'''

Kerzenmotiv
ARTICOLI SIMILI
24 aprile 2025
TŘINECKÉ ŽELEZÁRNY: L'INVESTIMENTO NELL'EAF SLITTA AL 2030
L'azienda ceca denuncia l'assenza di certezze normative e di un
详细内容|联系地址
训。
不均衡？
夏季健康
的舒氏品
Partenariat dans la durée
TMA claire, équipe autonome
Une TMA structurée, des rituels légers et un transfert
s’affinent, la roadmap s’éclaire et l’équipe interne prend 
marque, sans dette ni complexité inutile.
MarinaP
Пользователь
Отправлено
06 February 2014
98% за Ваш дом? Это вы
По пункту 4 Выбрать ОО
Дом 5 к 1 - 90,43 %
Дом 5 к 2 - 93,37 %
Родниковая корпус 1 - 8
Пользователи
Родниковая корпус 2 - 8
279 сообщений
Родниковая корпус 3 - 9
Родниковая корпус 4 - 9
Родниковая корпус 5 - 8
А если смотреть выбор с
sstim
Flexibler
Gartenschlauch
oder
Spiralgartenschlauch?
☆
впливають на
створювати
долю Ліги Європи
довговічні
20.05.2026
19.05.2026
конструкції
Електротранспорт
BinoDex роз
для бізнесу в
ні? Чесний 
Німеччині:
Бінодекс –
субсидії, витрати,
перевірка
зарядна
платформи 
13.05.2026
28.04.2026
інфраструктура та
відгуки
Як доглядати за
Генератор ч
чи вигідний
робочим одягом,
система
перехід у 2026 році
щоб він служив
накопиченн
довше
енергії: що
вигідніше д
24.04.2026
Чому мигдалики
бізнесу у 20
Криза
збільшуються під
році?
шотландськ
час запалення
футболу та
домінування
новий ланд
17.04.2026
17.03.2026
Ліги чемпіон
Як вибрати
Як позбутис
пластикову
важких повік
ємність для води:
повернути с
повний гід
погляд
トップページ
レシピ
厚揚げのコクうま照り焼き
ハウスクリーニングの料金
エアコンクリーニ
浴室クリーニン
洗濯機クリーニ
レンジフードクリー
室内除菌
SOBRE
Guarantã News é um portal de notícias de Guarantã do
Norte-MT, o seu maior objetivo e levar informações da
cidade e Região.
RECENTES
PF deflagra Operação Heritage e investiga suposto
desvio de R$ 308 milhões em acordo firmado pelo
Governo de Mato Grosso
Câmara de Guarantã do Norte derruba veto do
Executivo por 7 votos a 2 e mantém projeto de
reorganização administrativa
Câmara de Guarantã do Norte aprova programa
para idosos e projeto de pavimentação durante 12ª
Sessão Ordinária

'''

▶ AIM OF THE EXERCISE:
Write out exactly the lines above between the line with "TŘINECKÉ ŽELEZÁRNY: L'INVESTIMENTO" and the line with "TMA claire, équipe autonome", inclusive, and nothing beyond them.

▶ OUTPUT FOR THIS TASK:
TŘINECKÉ ŽELEZÁRNY: L'INVESTIMENTO NELL'EAF SLITTA AL 2030
L'azienda ceca denuncia l'assenza di certezze normative e di un
详细内容|联系地址
训。
不均衡？
夏季健康
的舒氏品
Partenariat dans la durée
TMA claire, équipe autonome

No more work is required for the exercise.